»»

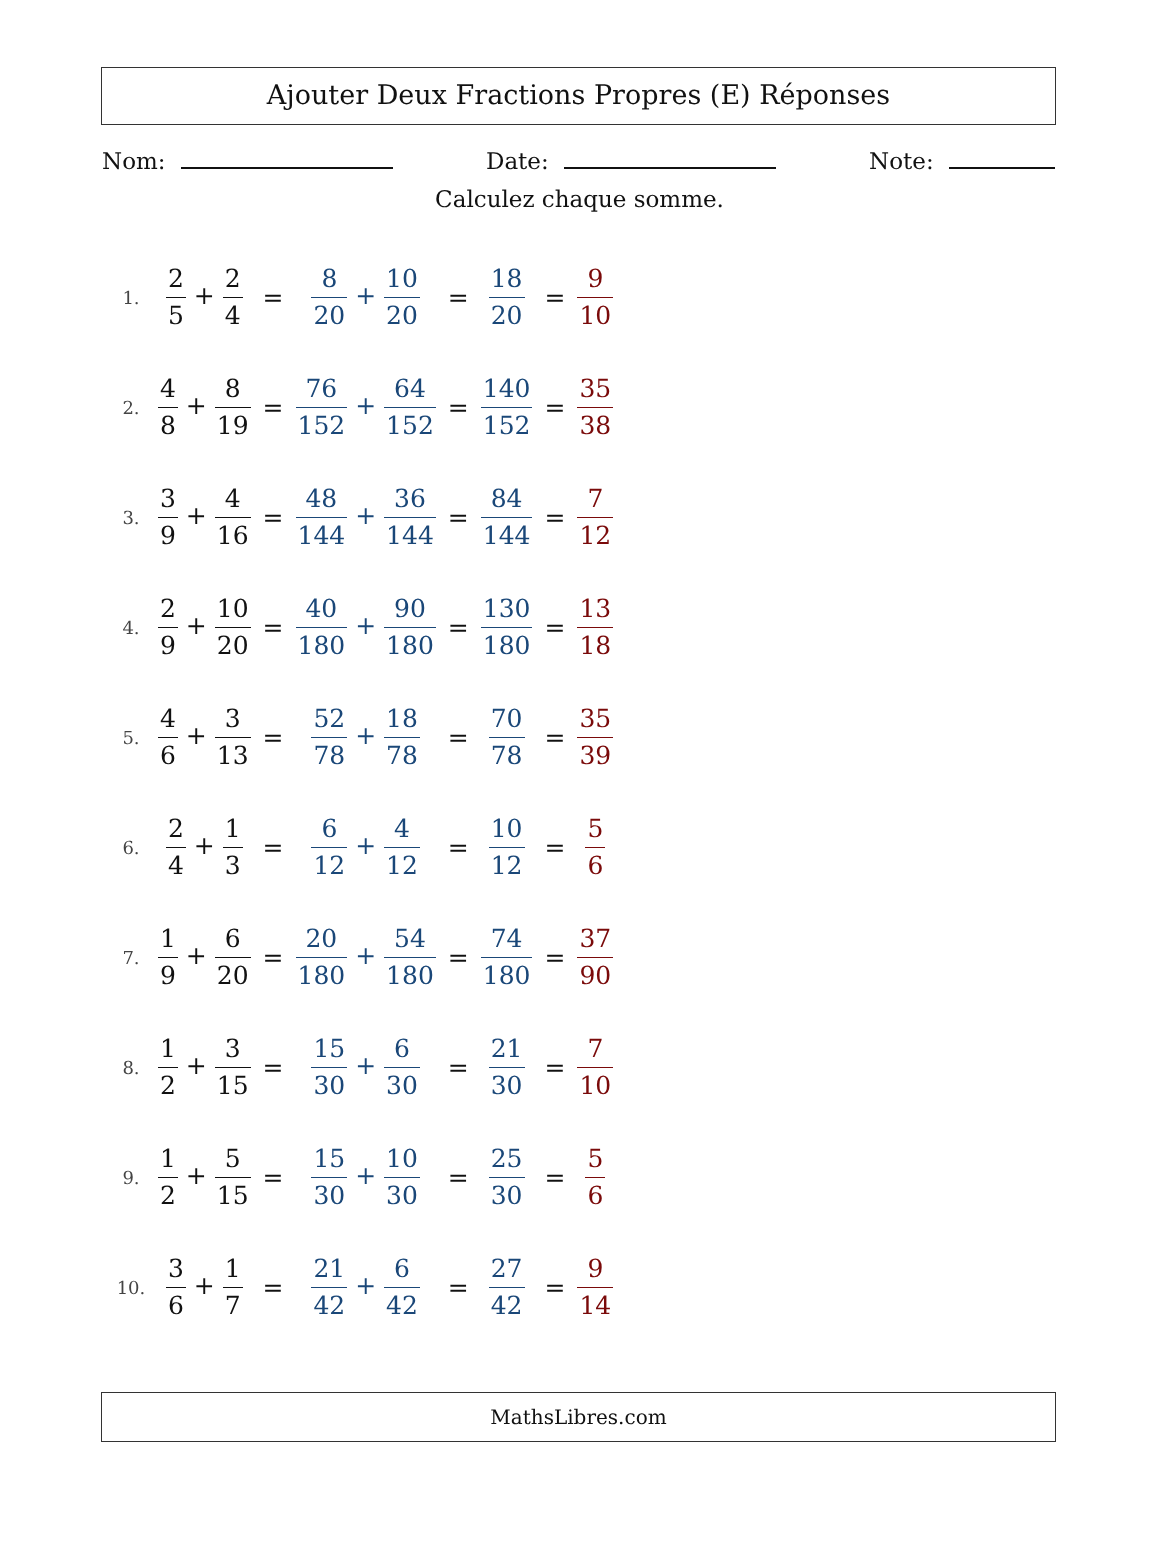Ajouter Deux Fractions Propres (E) Réponses
Nom: Date: Note:
Calculez chaque somme.
| 1. | 2 5 + 2 4 | = | 8 20 + 10 20 | = | 18 20 | = | 9 10 |
| 2. | 4 8 + 8 19 | = | 76 152 + 64 152 | = | 140 152 | = | 35 38 |
| 3. | 3 9 + 4 16 | = | 48 144 + 36 144 | = | 84 144 | = | 7 12 |
| 4. | 2 9 + 10 20 | = | 40 180 + 90 180 | = | 130 180 | = | 13 18 |
| 5. | 4 6 + 3 13 | = | 52 78 + 18 78 | = | 70 78 | = | 35 39 |
| 6. | 2 4 + 1 3 | = | 6 12 + 4 12 | = | 10 12 | = | 5 6 |
| 7. | 1 9 + 6 20 | = | 20 180 + 54 180 | = | 74 180 | = | 37 90 |
| 8. | 1 2 + 3 15 | = | 15 30 + 6 30 | = | 21 30 | = | 7 10 |
| 9. | 1 2 + 5 15 | = | 15 30 + 10 30 | = | 25 30 | = | 5 6 |
| 10. | 3 6 + 1 7 | = | 21 42 + 6 42 | = | 27 42 | = | 9 14 |
MathsLibres.com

««

Problem requirements
Leave the pictures out and repeat exactly the lines from the beginning of the records to the line bearing "180 | = | 37 90 |", both ends counted.

Written reply
Ajouter Deux Fractions Propres (E) Réponses
Nom: Date: Note:
Calculez chaque somme.
| 1. | 2 5 + 2 4 | = | 8 20 + 10 20 | = | 18 20 | = | 9 10 |
| 2. | 4 8 + 8 19 | = | 76 152 + 64 152 | = | 140 152 | = | 35 38 |
| 3. | 3 9 + 4 16 | = | 48 144 + 36 144 | = | 84 144 | = | 7 12 |
| 4. | 2 9 + 10 20 | = | 40 180 + 90 180 | = | 130 180 | = | 13 18 |
| 5. | 4 6 + 3 13 | = | 52 78 + 18 78 | = | 70 78 | = | 35 39 |
| 6. | 2 4 + 1 3 | = | 6 12 + 4 12 | = | 10 12 | = | 5 6 |
| 7. | 1 9 + 6 20 | = | 20 180 + 54 180 | = | 74 180 | = | 37 90 |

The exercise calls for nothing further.